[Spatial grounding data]
▶
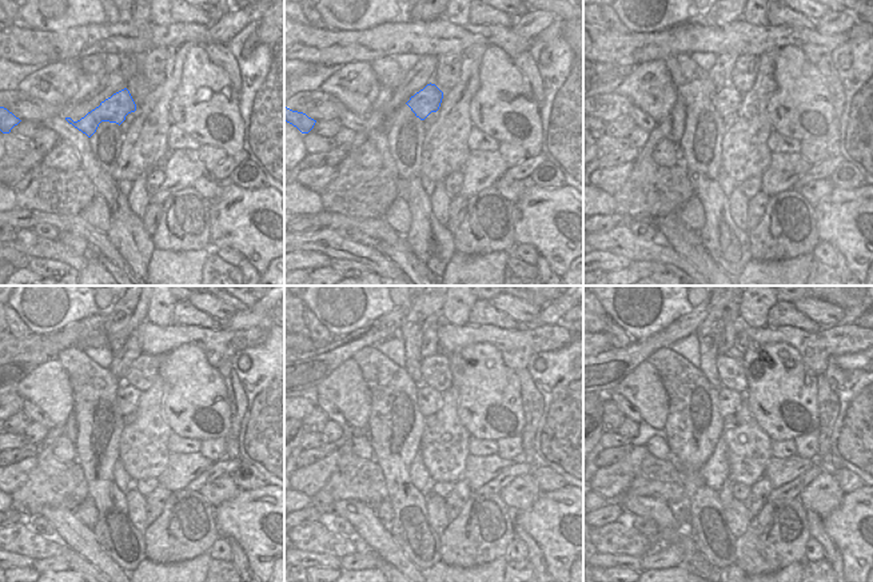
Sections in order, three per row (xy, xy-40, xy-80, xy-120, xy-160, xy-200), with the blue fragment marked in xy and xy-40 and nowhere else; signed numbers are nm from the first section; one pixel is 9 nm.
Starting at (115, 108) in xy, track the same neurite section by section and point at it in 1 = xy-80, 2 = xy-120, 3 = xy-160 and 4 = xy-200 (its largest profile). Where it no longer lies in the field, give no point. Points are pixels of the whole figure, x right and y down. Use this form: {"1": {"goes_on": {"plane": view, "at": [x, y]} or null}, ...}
{"1": {"goes_on": {"plane": "xy-80", "at": [728, 99]}}, "2": {"goes_on": {"plane": "xy-120", "at": [127, 397]}}, "3": {"goes_on": {"plane": "xy-160", "at": [429, 399]}}, "4": {"goes_on": {"plane": "xy-200", "at": [729, 399]}}}

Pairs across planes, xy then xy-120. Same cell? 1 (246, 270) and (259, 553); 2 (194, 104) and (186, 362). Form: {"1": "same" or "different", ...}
{"1": "different", "2": "same"}

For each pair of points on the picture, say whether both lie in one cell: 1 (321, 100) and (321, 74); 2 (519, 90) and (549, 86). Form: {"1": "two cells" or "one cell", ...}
{"1": "two cells", "2": "two cells"}

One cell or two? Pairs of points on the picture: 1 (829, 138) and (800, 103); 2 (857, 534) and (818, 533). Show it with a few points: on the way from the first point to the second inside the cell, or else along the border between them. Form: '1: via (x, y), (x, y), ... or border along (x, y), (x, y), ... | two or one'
1: via (828, 128), (809, 110) | one
2: border along (821, 518), (825, 533), (838, 550), (841, 561) | two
◀
Starting with the line that contains "Starting at (115, 108)", restate every line up to and including the last one above, exactly.

### Exercise result
Starting at (115, 108) in xy, track the same neurite section by section and point at it in 1 = xy-80, 2 = xy-120, 3 = xy-160 and 4 = xy-200 (its largest profile). Where it no longer lies in the field, give no point. Points are pixels of the whole figure, x right and y down. Use this form: {"1": {"goes_on": {"plane": view, "at": [x, y]} or null}, ...}
{"1": {"goes_on": {"plane": "xy-80", "at": [728, 99]}}, "2": {"goes_on": {"plane": "xy-120", "at": [127, 397]}}, "3": {"goes_on": {"plane": "xy-160", "at": [429, 399]}}, "4": {"goes_on": {"plane": "xy-200", "at": [729, 399]}}}

Pairs across planes, xy then xy-120. Same cell? 1 (246, 270) and (259, 553); 2 (194, 104) and (186, 362). Form: {"1": "same" or "different", ...}
{"1": "different", "2": "same"}

For each pair of points on the picture, say whether both lie in one cell: 1 (321, 100) and (321, 74); 2 (519, 90) and (549, 86). Form: {"1": "two cells" or "one cell", ...}
{"1": "two cells", "2": "two cells"}

One cell or two? Pairs of points on the picture: 1 (829, 138) and (800, 103); 2 (857, 534) and (818, 533). Show it with a few points: on the way from the first point to the second inside the cell, or else along the border between them. Form: '1: via (x, y), (x, y), ... or border along (x, y), (x, y), ... | two or one'
1: via (828, 128), (809, 110) | one
2: border along (821, 518), (825, 533), (838, 550), (841, 561) | two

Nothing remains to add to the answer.